As the collection owner, you manage all the images in your collection as well as the metadata (name, description, date, etc.) tied to it. You can also delete collections although be aware that this action will also delete any images contained within it. You will be required to login using your Ancestry.com username and password to manage your collections.
Once you have created your organizational profile, you can create your first collection. Follow the on-screen prompts and enter the minimum required fields:
You are encouraged to provide as much detail on your collection as possible. The additional descriptive fields include language, repository, author, call number and record type. Note that you can edit your collection description at any time and these updates will take effect immediately.
Once you have created a collection, the next step is to enable others to search for people they are interested in. The process of identifying people and their events from your digital image is called indexing. Indexing can begin as soon as an image has been added to a collection. When you save the information that you have indexed, it will automatically be made searchable within just a few days. Be sure to mark your collections as “index complete” when you are done keying the image.
From your collection, click the image that you want to index. It will open in window that has the capability of zooming in and out on the details of the document. When you are ready to start keying your image, click the "add a person" button in the upper left area of your browser window then draw a highlight box over the person’s name. You will then be able to add details such as their name, birth, marriage, or death dates and places or show relationships between people on the page. Be sure to mark your collections as "index complete" when you are done keying the image.
While there are no "required" fields, as a general rule you should always key the primary person listed on the document first. For example if you are entering data from a marriage announcement, choose either the bride or groom as the primary person and key their first and last name (select "add a person" in the upper left area). When you have entered the primary name, select "add a fact" from the dropdown (marriage in this example) and identify the second person on the document (bride or groom, depending on your initial selection). If there is additional available that is applicable, e.g. parent names, this information should be collected. The information you key will be brought into the index and made searchable.
You may also want to refer to the Keying Standards that are published as part of the Ancestry World Archives Program: http://www.ancestry.com/wiki/index.php?title=World_Archives_Keying_Standards
After you have completed indexing the image and marked the image, "index complete", the names on the image will be searchable within 48 hours.
NOTE: During the beta period, collections uploaded and indexed will not be searchable on the main Ancestry.com search.
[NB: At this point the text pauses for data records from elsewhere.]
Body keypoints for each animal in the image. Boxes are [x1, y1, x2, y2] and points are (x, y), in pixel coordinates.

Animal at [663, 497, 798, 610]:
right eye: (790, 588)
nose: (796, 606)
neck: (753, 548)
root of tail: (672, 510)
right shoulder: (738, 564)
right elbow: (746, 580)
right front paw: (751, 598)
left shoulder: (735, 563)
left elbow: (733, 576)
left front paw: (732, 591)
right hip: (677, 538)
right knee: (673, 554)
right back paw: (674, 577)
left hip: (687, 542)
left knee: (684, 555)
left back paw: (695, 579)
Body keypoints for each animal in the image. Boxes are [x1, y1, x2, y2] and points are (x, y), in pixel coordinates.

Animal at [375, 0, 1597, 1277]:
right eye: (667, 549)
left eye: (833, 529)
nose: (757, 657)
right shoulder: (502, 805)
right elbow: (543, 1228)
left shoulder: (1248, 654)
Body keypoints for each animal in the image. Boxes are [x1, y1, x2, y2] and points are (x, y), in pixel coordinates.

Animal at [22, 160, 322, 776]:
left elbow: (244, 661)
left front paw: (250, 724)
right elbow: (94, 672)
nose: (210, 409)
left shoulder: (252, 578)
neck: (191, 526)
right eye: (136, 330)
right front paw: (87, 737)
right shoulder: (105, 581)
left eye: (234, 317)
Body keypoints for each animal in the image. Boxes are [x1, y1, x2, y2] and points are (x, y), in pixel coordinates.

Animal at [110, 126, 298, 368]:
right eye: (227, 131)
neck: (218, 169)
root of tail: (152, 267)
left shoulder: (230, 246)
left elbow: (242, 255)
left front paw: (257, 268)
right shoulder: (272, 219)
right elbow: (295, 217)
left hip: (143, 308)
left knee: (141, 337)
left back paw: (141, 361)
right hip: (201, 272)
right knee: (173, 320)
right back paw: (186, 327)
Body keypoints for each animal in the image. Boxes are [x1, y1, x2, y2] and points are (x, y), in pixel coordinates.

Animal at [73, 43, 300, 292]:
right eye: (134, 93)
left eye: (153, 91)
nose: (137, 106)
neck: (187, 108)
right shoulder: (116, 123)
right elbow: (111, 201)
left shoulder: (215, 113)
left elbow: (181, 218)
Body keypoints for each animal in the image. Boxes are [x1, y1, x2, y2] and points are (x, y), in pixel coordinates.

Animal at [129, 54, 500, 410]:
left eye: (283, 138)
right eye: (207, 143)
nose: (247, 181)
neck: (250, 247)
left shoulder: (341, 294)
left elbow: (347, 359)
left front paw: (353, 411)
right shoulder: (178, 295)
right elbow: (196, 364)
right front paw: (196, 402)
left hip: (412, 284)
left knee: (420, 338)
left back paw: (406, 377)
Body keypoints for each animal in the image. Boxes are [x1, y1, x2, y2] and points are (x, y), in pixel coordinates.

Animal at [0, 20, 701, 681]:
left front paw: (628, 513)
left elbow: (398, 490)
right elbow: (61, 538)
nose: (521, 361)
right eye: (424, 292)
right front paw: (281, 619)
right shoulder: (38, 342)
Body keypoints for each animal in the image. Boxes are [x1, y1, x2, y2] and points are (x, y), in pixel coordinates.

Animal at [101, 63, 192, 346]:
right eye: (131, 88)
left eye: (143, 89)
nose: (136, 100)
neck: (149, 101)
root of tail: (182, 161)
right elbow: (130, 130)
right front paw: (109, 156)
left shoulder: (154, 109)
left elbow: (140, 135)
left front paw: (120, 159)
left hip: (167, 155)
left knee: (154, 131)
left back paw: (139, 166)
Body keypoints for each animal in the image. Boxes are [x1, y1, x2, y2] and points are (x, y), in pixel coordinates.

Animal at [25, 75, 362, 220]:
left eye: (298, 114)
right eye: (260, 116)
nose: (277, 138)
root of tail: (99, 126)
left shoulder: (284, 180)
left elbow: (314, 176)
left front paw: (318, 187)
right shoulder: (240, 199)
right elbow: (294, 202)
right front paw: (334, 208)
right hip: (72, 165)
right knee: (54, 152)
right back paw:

However, they are searchable within the Content Publisher site.
The Publisher Home page will display all your collections and the index status of each collection. To share your branded web site, simply click the "share collections" link in the upper right area of Publisher Home. A dialog box will open and will present a special URL. This web address is to a public page where your collections can be viewed without requiring an Ancestry account. Highlight and copy the link that is presented to share your branded web site with whomever you choose. Users who access this page will be able to view and search all images in your collections.
Yes, completely. People accessing the branded web site will not have rights to edit, add or delete information. They can view and browse all the content you’ve published but they will not have "administration" rights to those collections. The links to edit, add or delete are completely removed from the visitors viewing your collection.